I am going to pelt you with filth,
shame you, make you a public show.'
(Nah. 3:1, 5-6)

The following was the course of events. A few years previously Cyaxares, king of the Medes had tried to seize Nineveh. Attracted by the enormous riches piled up in the city he had laid siege to it. But the Assyrians saved their city with the help of Scythian mercenaries, intrepid horsemen and, incidentally, kinsmen of the Medes.

But this was only a postponement of the evil day. Cyaxares, who was methodical in his plans of conquest, soon returned to the attack; we have evidence of this in the prism of Nabonidus discovered by Fr Scheil. On this occasion Cyaxares formed an alliance with Nebupolassar, the founder of the neo-Babylonian dynasty, which was to play a decisive part in Asiatic affairs and more especially in the Judaean tragedy which was to occur very soon.

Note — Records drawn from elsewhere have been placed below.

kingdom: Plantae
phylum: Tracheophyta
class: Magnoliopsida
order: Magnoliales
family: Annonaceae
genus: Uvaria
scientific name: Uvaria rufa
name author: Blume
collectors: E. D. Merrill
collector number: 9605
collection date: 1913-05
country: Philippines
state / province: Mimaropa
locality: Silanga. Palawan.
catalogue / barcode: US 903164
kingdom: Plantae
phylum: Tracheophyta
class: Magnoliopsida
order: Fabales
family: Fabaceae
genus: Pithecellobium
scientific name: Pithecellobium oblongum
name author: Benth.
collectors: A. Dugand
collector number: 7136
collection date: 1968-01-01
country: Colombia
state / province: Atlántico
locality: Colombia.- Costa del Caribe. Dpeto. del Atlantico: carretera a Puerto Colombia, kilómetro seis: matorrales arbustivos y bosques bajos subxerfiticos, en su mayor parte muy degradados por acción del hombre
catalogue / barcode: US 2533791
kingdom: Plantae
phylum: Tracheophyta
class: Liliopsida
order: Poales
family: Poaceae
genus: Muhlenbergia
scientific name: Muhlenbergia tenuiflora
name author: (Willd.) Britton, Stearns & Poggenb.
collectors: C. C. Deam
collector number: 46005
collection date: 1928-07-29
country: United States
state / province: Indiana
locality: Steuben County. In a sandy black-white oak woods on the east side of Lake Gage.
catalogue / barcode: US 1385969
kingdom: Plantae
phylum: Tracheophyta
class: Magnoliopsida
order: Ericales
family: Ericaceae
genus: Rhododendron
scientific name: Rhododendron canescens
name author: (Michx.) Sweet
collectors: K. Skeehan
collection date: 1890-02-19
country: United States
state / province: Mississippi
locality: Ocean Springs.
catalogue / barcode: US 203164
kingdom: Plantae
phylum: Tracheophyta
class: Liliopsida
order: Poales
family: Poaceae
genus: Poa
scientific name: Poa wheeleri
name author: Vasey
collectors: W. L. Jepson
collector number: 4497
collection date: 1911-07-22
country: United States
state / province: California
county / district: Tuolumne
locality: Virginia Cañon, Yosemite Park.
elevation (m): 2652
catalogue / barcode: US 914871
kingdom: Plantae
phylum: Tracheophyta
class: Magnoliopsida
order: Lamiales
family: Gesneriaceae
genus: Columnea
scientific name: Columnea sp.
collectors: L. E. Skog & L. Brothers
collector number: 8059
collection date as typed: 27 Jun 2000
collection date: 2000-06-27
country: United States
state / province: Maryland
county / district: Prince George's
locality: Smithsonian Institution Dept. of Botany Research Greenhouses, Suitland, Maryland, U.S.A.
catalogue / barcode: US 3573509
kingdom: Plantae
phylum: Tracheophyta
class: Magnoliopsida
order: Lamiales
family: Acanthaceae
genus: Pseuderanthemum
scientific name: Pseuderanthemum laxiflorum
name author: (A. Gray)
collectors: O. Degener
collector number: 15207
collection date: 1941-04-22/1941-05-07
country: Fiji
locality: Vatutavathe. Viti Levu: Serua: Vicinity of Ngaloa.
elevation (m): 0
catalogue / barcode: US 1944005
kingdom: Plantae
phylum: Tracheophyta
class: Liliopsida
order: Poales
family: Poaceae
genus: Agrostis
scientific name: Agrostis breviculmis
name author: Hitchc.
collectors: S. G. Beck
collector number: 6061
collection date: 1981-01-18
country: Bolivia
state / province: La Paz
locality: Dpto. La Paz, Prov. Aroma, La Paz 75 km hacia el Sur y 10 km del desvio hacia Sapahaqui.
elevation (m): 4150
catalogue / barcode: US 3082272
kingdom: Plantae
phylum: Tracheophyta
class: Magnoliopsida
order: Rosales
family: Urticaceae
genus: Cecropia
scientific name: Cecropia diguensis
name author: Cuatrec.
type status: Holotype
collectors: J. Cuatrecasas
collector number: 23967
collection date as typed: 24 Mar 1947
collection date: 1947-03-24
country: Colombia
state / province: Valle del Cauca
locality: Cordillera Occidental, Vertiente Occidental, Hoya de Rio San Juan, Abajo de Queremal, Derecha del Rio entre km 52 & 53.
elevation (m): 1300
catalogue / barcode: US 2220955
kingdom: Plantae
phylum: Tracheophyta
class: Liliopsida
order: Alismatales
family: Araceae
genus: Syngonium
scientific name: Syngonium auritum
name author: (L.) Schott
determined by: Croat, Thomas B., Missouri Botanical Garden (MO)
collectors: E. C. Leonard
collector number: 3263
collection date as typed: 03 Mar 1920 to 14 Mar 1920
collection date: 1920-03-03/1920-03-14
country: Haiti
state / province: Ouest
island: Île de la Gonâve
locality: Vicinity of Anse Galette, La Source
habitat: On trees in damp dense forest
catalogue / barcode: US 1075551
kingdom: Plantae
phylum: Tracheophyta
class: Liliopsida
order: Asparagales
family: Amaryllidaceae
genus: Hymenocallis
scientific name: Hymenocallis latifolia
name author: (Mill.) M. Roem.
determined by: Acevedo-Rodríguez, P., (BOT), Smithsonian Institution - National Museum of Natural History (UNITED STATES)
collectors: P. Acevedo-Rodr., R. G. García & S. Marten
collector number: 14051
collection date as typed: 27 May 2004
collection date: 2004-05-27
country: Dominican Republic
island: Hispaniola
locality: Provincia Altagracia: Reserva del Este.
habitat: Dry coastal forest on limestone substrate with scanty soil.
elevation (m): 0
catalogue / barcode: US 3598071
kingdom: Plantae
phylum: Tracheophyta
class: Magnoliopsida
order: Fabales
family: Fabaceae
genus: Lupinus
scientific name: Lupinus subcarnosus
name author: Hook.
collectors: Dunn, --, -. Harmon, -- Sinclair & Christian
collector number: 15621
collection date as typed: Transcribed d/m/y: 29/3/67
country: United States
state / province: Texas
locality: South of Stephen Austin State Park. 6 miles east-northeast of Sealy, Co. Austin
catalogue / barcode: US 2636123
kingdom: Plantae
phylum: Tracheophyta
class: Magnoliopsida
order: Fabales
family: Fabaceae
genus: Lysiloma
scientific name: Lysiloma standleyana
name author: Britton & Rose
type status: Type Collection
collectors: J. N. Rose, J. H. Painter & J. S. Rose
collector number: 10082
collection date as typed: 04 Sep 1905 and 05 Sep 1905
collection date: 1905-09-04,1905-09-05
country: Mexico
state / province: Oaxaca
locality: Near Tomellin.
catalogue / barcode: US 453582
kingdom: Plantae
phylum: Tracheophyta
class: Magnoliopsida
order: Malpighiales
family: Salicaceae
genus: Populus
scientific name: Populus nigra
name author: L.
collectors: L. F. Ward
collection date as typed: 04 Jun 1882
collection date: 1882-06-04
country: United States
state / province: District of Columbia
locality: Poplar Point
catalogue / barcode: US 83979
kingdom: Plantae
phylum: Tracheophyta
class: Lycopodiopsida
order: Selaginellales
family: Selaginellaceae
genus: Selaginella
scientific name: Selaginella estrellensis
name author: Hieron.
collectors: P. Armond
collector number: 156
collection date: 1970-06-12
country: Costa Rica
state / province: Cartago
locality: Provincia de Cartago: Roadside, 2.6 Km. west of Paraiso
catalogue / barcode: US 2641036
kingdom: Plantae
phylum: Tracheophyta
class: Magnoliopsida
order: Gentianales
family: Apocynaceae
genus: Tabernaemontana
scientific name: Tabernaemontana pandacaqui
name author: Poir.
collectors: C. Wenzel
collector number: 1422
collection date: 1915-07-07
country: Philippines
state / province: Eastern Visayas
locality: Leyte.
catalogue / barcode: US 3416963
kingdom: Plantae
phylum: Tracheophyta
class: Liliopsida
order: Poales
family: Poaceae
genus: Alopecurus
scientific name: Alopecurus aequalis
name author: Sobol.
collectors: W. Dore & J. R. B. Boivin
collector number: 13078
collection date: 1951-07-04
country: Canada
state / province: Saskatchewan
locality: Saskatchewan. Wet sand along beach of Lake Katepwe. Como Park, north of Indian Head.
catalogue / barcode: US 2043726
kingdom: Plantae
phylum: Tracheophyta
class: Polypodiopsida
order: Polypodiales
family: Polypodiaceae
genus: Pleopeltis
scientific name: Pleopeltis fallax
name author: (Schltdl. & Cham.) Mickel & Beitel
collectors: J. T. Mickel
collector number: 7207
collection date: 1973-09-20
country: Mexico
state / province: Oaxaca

Nebupolassar was an ambitious, energetic soldier, probably of Chaldaean origin, who took advantage of the weakness of Ashurbanipal, his sovereign, to seize the city of Babylon and the country of the same name (616). In 615 the new sovereign of Babylon concluded with Cyaxares the military alliance mentioned above. The two warriors, joining forces, laid siege to Nineveh, which fell to them after a long siege in the month of Ab (July-August) 612. According to the historian Abydenus, Sarakos, king of the Assyrians, burnt himself alive in his palace together with his wives and children rather than fall into the hands of the besiegers.

The metropolis of the Middle East was destroyed for ever. An empire which for centuries had terrorized the Middle East disappeared entirely.

A handful of soldiers under the command of Ashuruballit II, the last king, managed to take refuge in the upper valley of the Euphrates at Haran, a fortified city, where they held out for some time.

Nineveh itself, sacked and burnt to the ground, fell into oblivion almost at once. Soon even the site on which it stood was forgotten. Two centuries later the Greek captain Xenophon, at the head of his celebrated body of 'ten thousand', then in retreat, passed near the ruined capital without even suspecting its presence.

'Once Nineveh had fallen Assyria no longer existed,' writes Maspero. In its general sense the remark is true. Nevertheless the death throes of Assyrian power lasted for six years more, long enough to cause Yahudah the worst misfortunes.